[Study material]

——

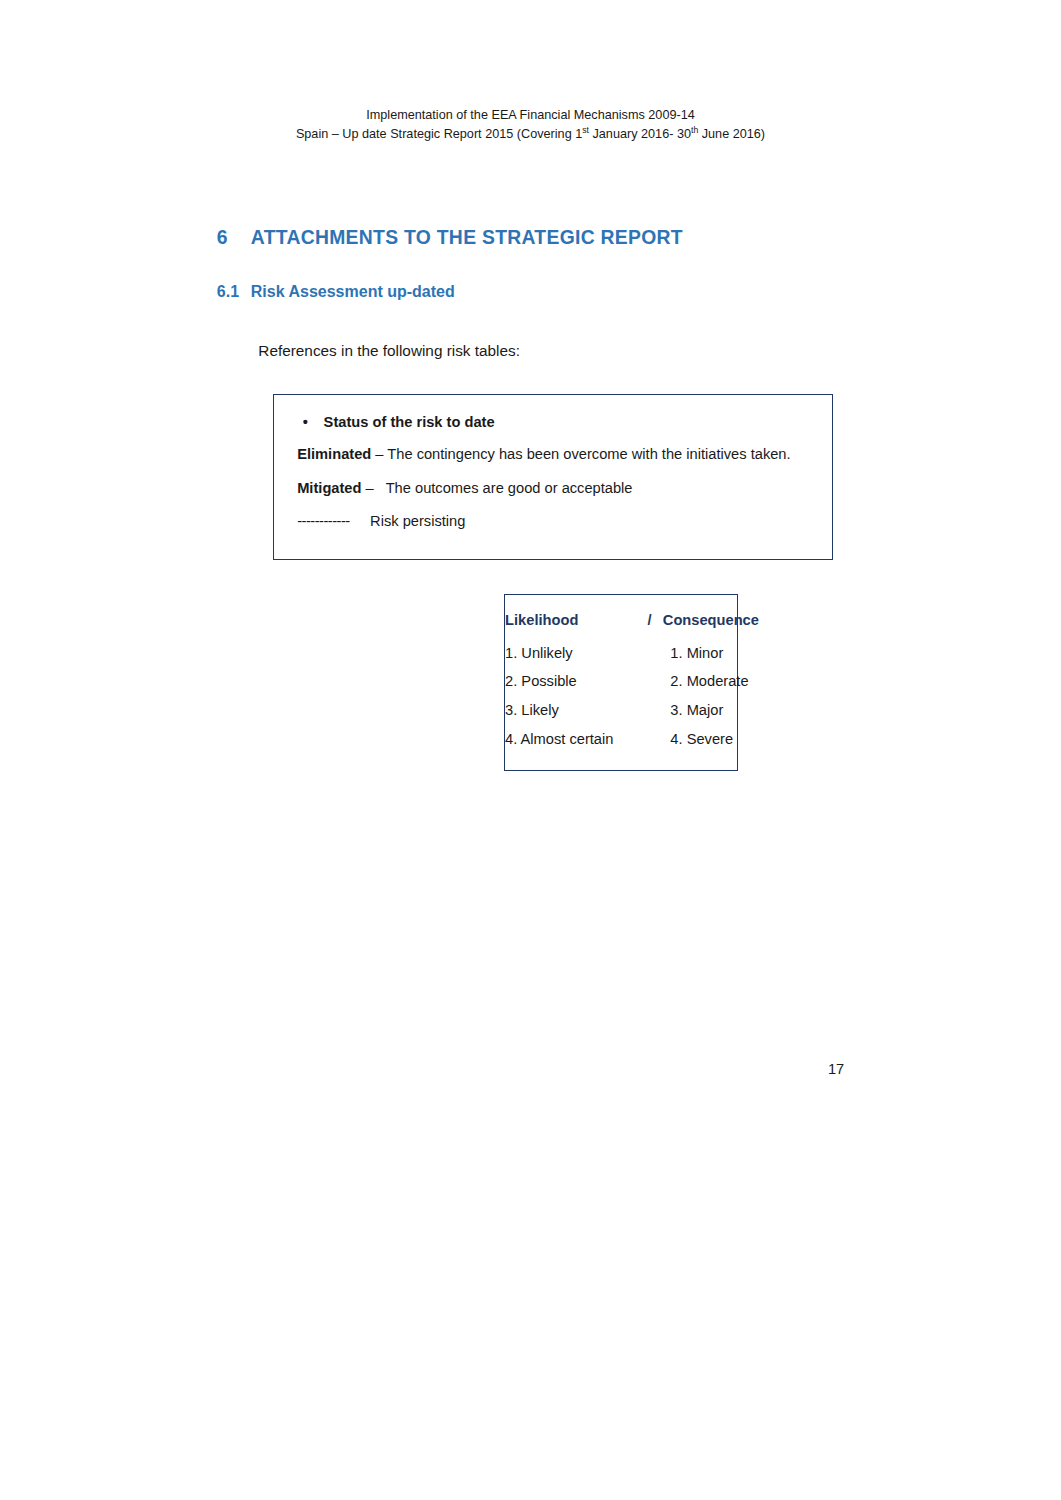Implementation of the EEA Financial Mechanisms 2009-14
Spain – Up date Strategic Report 2015 (Covering 1st January 2016- 30th June 2016)
6 ATTACHMENTS TO THE STRATEGIC REPORT
6.1 Risk Assessment up-dated
References in the following risk tables:
Status of the risk to date
Eliminated – The contingency has been overcome with the initiatives taken.
Mitigated – The outcomes are good or acceptable
------------ Risk persisting
| Likelihood | / | Consequence |
| --- | --- | --- |
| 1. Unlikely | | 1. Minor |
| 2. Possible | | 2. Moderate |
| 3. Likely | | 3. Major |
| 4. Almost certain | | 4. Severe |
17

——

[What you need to do] Everything from the line containing "6 ATTACHMENTS TO THE STRATEGIC REPORT" to the end of the data above should be quoted exactly, please, both ends included, and nothing outside that span.

[Exercise response]
6 ATTACHMENTS TO THE STRATEGIC REPORT
6.1 Risk Assessment up-dated
References in the following risk tables:
Status of the risk to date
Eliminated – The contingency has been overcome with the initiatives taken.
Mitigated – The outcomes are good or acceptable
------------ Risk persisting
| Likelihood | / | Consequence |
| --- | --- | --- |
| 1. Unlikely | | 1. Minor |
| 2. Possible | | 2. Moderate |
| 3. Likely | | 3. Major |
| 4. Almost certain | | 4. Severe |
17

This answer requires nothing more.